In particular, they say, the language could confuse minority voters.
Yes, it is a long proposition that’s difficult for even someone entrenched in politics to understand on the first read-through. For those with lower reading levels, it will certainly be confusing. Some of those individuals are surely minorities.
Some, not all. There are plenty of people who struggle with reading who are not minorities. And there are definitely plenty of minorities who do not struggle with reading.
The greater issue is this: When did it become appropriate to lump minorities in with the uneducated, the poor, the struggling-in-school, as if these groups are identical? What happened to being colorblind, to race not mattering?
I think this subtle language choice reveals a lot – and it’s not coming from Republicans or the Tea Party.
A similar mindset is rearing its head in Texas in three Supreme Court cases.
Race in education: Diversity is a good thing, but it’s not an excuse to lower standards for a particular group of people. Liberal advocates for minorities, women, redistribution of wealth, etc., love to talk about a “level playing field.” And they’re right: students expect that their work will be taken seriously and judged fairly. Grades should not be awarded based on race. How is admissions any different?
Abigail Fisher has a solid case in Fisher v. University of Texas. She worked hard throughout high school and deserved a shot based on her academic success – not her skin color. But not only is race-based admissions unfair to white students who are passed over because they belong to the majority race, it’s potentially degrading to minorities, suggesting that they need special treatment in order to succeed – doing nothing whatsoever to mend racial divisions. A fellow conservative blogger Justin Higgins put it:
Any time you apply separate blind standards to groups of people based on race, you’re doing far more harm than good to the groups you’re trying to help.
Furthermore, UT’s goal of “critical mass” being discussed in the case is entirely subjective and unenforceable. There is no defined demographic makeup (that would seem an awful lot like illegal racial quotas). It depends either on the feelings of the school’s administrators or of students. Who gets to decide when critical mass is reached? How many students have to say they don’t feel equal in order to negate it?
Voter ID: Obtaining a photo identification card might pose a minor inconvenience. No one seems to have any exact figures for Texas, but it seems – as in the proposition language debate above – many who don’t have IDs are minorities.
However, to make the jump from “some people might not have IDs” to “minorities without IDs are being disenfranchised” is a bit extreme. Generalizing that they can’t possibly get an ID that is either inexpensive or free diminishes their capability as functioning adults.
It’s true some counties don’t have DPS offices and that many offices in cities have very long lines.

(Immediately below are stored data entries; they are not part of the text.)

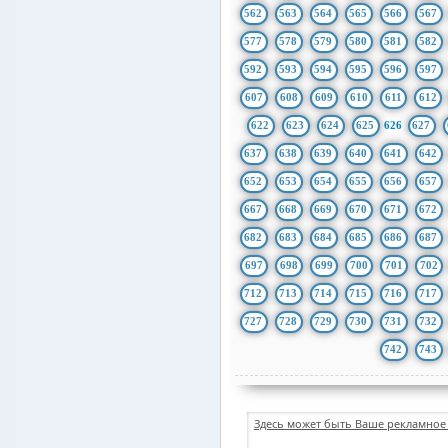
562
563
564
565
566
567
577
578
579
580
581
582
592
593
594
595
596
597
607
608
609
610
611
612
622
623
624
625
626
627
637
638
639
640
641
642
652
653
654
655
656
657
667
668
669
670
671
672
682
683
684
685
686
687
697
698
699
700
701
702
712
713
714
715
716
717
727
728
729
730
731
732
742
743
Здесь может быть Ваше рекламное 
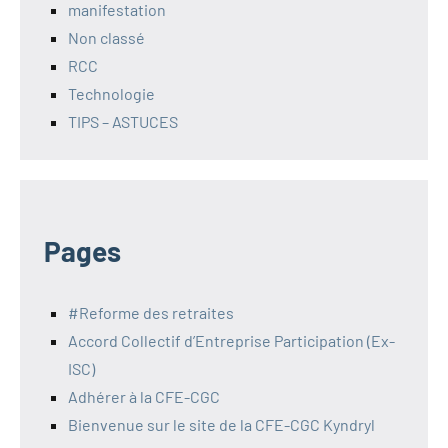
manifestation
Non classé
RCC
Technologie
TIPS – ASTUCES
Pages
#Reforme des retraites
Accord Collectif d’Entreprise Participation (Ex-
ISC)
Adhérer à la CFE-CGC
Bienvenue sur le site de la CFE-CGC Kyndryl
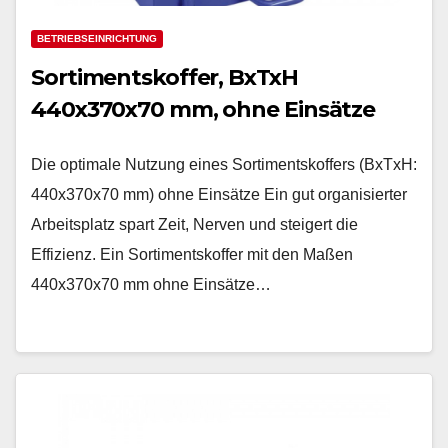
BETRIEBSEINRICHTUNG
Sortimentskoffer, BxTxH
440x370x70 mm, ohne Einsätze
Die optimale Nutzung eines Sortimentskoffers (BxTxH:
440x370x70 mm) ohne Einsätze Ein gut organisierter
Arbeitsplatz spart Zeit, Nerven und steigert die
Effizienz. Ein Sortimentskoffer mit den Maßen
440x370x70 mm ohne Einsätze…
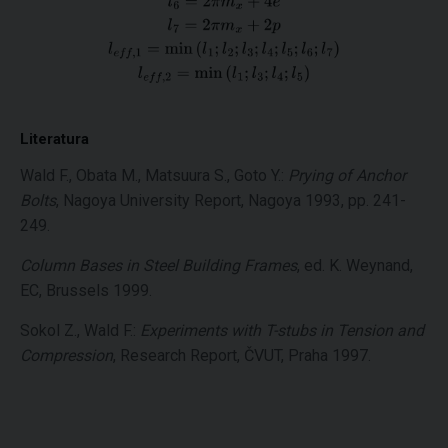
Literatura
Wald F., Obata M., Matsuura S., Goto Y.:
Prying of Anchor
Bolts
, Nagoya University Report, Nagoya 1993, pp. 241-
249.
Column Bases in Steel Building Frames
, ed. K. Weynand,
EC, Brussels 1999.
Sokol Z., Wald F.:
Experiments with T-stubs in Tension and
Compression
, Research Report, ČVUT, Praha 1997.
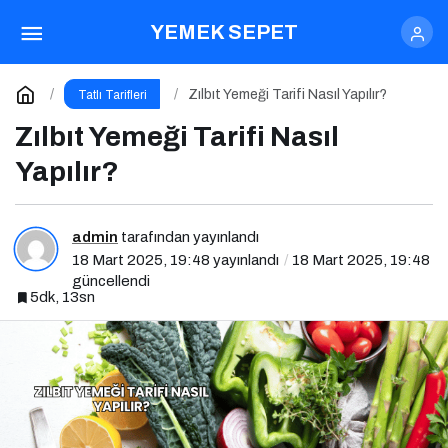
Zeytinyağlı Makarna Tarifi
YEMEK SEPET
Nasıl Yapılır?
Paylaş
Yorum Yap
Zılbıt Yemeği Tarifi Nasıl Yapılır?
Tatlı Tarifleri
Zılbıt Yemeği Tarifi Nasıl
Yapılır?
admin
tarafından yayınlandı
18 Mart 2025, 19:48
yayınlandı
18 Mart 2025, 19:48
güncellendi
5dk, 13sn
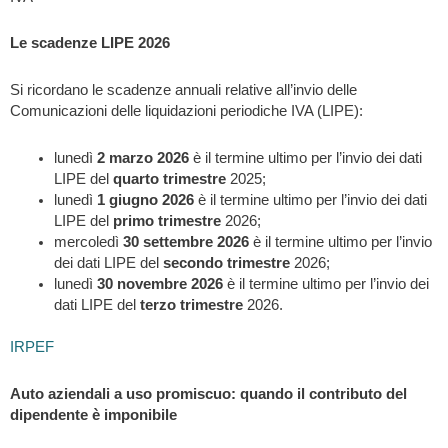
Le scadenze LIPE 2026
Si ricordano le scadenze annuali relative all’invio delle
Comunicazioni delle liquidazioni periodiche IVA (LIPE):
lunedì
2 marzo 2026
è il termine ultimo per l’invio dei dati
LIPE del
quarto trimestre
2025;
lunedì
1 giugno 2026
è il termine ultimo per l’invio dei dati
LIPE del
primo trimestre
2026;
mercoledì
30 settembre 2026
è il termine ultimo per l’invio
dei dati LIPE del
secondo trimestre
2026;
lunedì
30 novembre 2026
è il termine ultimo per l’invio dei
dati LIPE del
terzo trimestre
2026.
IRPEF
Auto aziendali a uso promiscuo: quando il contributo del
dipendente è imponibile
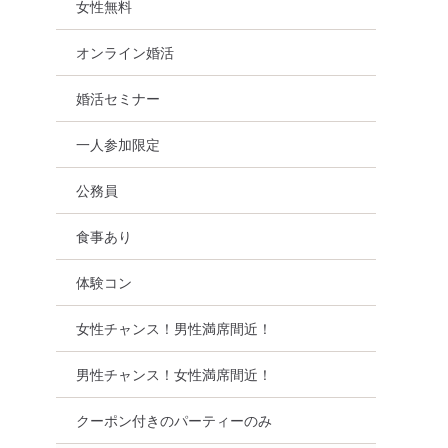
女性無料
オンライン婚活
婚活セミナー
一人参加限定
公務員
食事あり
体験コン
女性チャンス！男性満席間近！
男性チャンス！女性満席間近！
クーポン付きのパーティーのみ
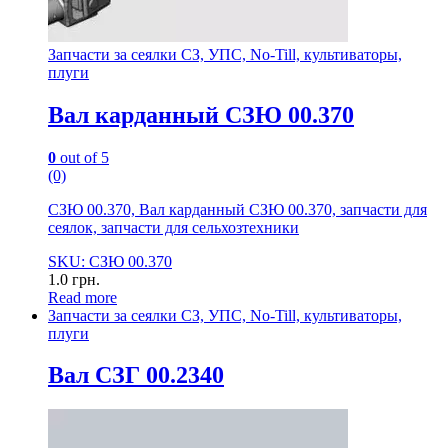
Запчасти за сеялки СЗ, УПС, No-Till, культиваторы,
плуги
Вал карданный СЗЮ 00.370
0
out of 5
(0)
СЗЮ 00.370, Вал карданный СЗЮ 00.370, запчасти для
сеялок, запчасти для сельхозтехники
SKU: СЗЮ 00.370
1.0
грн.
Read more
Запчасти за сеялки СЗ, УПС, No-Till, культиваторы,
плуги
Вал СЗГ 00.2340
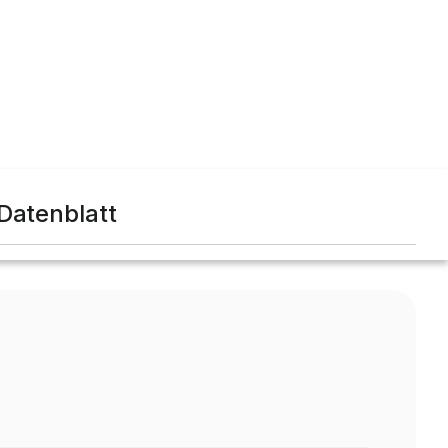
Datenblatt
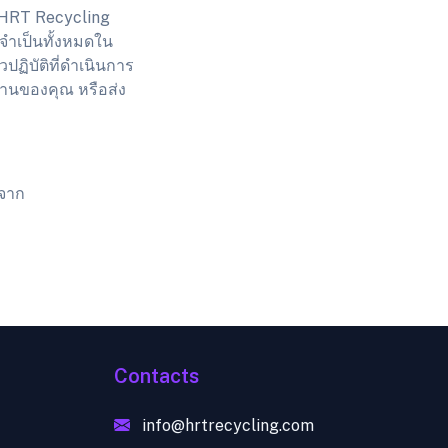
ำ HRT Recycling
่จำเป็นทั้งหมดใน
ปฏิบัติที่ดำเนินการ
งานของคุณ หรือส่ง
 จาก
Contacts
info@hrtrecycling.com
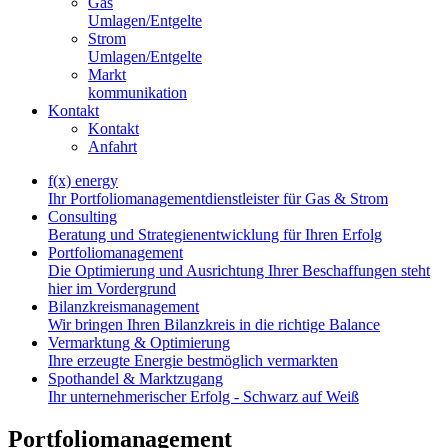
Gas
Umlagen/Entgelte
Strom
Umlagen/Entgelte
Markt
kommunikation
Kontakt
Kontakt
Anfahrt
f(x) energy
Ihr Port­fo­lio­ma­nage­ment­dienst­leis­ter für Gas & Strom
Consulting
Be­ra­tung und Stra­te­gien­ent­wick­lung für Ih­ren Er­folg
Portfoliomanagement
Die Op­ti­mie­rung und Aus­rich­tung Ih­rer Be­schaf­fun­gen steht
hier im Vor­der­grund
Bilanzkreismanagement
Wir brin­gen Ih­ren Bi­lanz­kreis in die rich­ti­ge Ba­lan­ce
Vermarktung & Optimierung
Ih­re er­zeug­te En­er­gie best­mög­lich ver­mark­ten
Spothandel & Marktzugang
Ihr un­ter­neh­me­ri­scher Er­folg - Schwarz auf Weiß
Portfoliomanagement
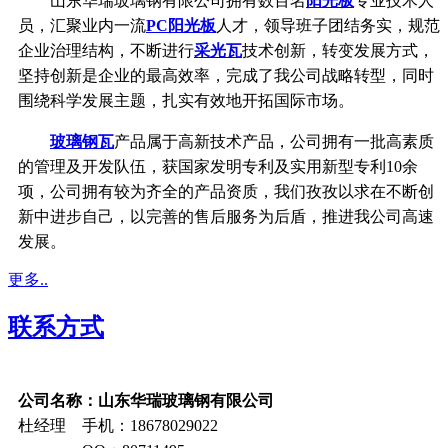
山东华瑞玻璃钢有限公司拥有数百名
阳光板
专业技术人
员，汇聚业内一流
PC阳光板
人才，领导班子团结务实，规范
企业治理结构，不断进行
采光瓦
技术创新，转变发展方式，
坚持创新是企业的最高效率，完成了我公司战略转型，同时
围绕科学发展主题，扎实有效地开拓国际市场。
玻璃钢瓦
产品属于高新技术产品，公司拥有一批高素质
的管理及开发队伍，获国家发明专利及实用新型专利10余
项，公司拥有较为齐全的产品资质，我们孜孜以求在不断创
新中进步自己，以完善的售后服务为后盾，推进我公司高速
发展。
更多..
联系方式
公司名称：山东华瑞玻璃钢有限公司
杜经理 手机：18678029022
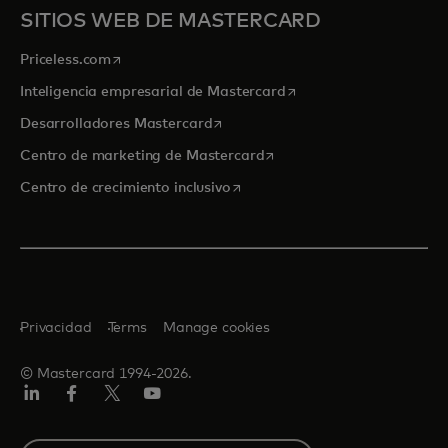
SITIOS WEB DE MASTERCARD
se abre en una pestaña nueva
Priceless.com
se abre en una pestaña
Inteligencia empresarial de Mastercard
se abre en una pestaña nueva
Desarrolladores Mastercard
se abre en una pestaña nu
Centro de marketing de Mastercard
se abre en una pestaña nueva
Centro de crecimiento inclusivo
Privacidad
Terms
Manage cookies
© Mastercard 1994-2026.
LinkedIn
Facebook
Twitter/X
YouTube
Select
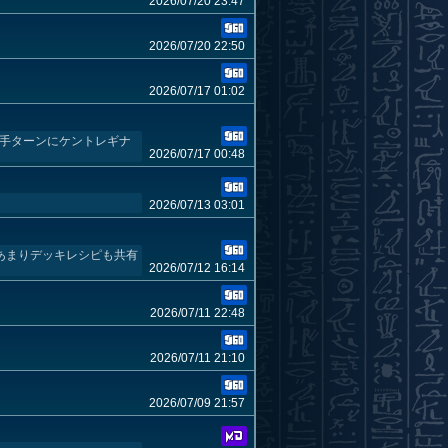
2026/07/20 23:47
2026/07/20 22:50
2026/07/17 01:02
手ターンにケントレギナ
2026/07/17 00:48
2026/07/13 03:01
 あまりデッキレシピも共有
2026/07/12 16:14
2026/07/11 22:48
2026/07/11 21:10
2026/07/09 21:57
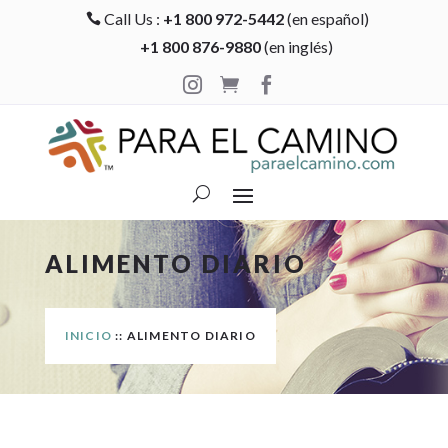
Call Us :
+1 800 972-5442
(en español)

+1 800 876-9880
(en inglés)



ALIMENTO DIARIO
INICIO
:: ALIMENTO DIARIO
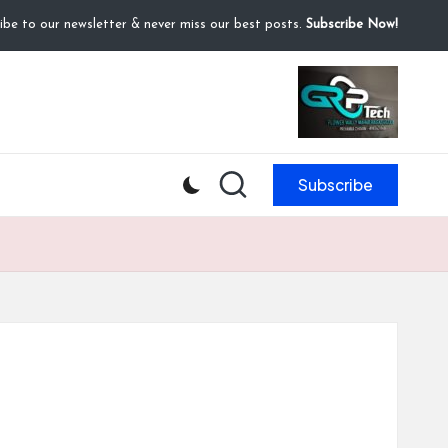
ibe to our newsletter & never miss our best posts.
Subscribe Now!
Subscribe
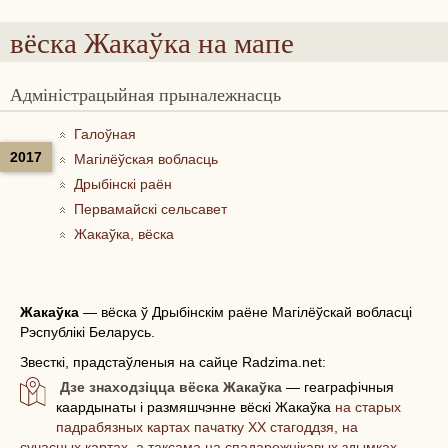
вёска Жакаўка
на мапе
Адміністрацыйная прыналежнасць
Галоўная
2017
Магілёўская вобласць
Дрыбінскі раён
Первамайскі сельсавет
Жакаўка, вёска
Жакаўка
—
вёска ў Дрыбінскім раёне Магілёўскай вобласці
Рэспублікі Беларусь.
Звесткі, прадстаўленыя на сайце Radzima.net:
Дзе знаходзіцца вёска Жакаўка
— геаграфічныя
каардынаты і размяшчэнне вёскі Жакаўка
на старых
падрабязных картах пачатку ХХ стагоддзя, на
сучасных картах, а таксама на спадарожнікавых здымках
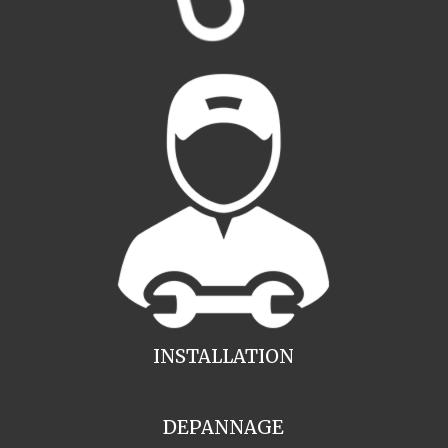
INSTALLATION
DEPANNAGE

That’s an independent problem that will undoubtedly be addressed during the next legislative session. But it’s hardly grounds to claim people are being discriminated against, or that we can’t ask folks to spend a small amount of effort helping protect our most precious privilege as American citizens.
The Voting Rights Act: At the Texas Tribune Festival last month, Nina Perales from the Mexican-American Legal Defense and Educational Fund summarized the liberal argument for the VRA in one sentence: “Hispanics should be able to elect their candidate of choice.”
This implies three statements, all of which are incorrect. First, most obviously, that Hispanics are being discriminated against. In a state that’s nearly 40% Hispanic (and growing), that’s almost silly. State Representative Burt Solomons, chair of the House Redistricting Committee, admitted that the redistricting process wasn’t perfect. If anything, he said, it was highly political, not racial.
Second, that Hispanics march in lockstep, that they as a unified or mostly unified bloc would agree on a “candidate of choice.” That’s simply not the case. Just like any demographic, there are divisions in Hispanic political leanings. Though the majority are Democrats, many share key conservative values on individual issues, and more and more are shifting to the right.
Finally, that Hispanics deserve special treatment to make up for past offenses. Though offered with good intentions, the liberal stance on this issue actually furthers, not discourages, racial divisions. Not only does the Voting Rights Act rely on arbitrary standards, it creates a dangerous perception: That America doesn’t treat all groups equally.
Race doesn’t matter. In the words of Dr. Martin Luther King, Jr., we hope to live in a nation where individuals are judged by the content of their character – not the color of their skin. It’s time we took these words to heart.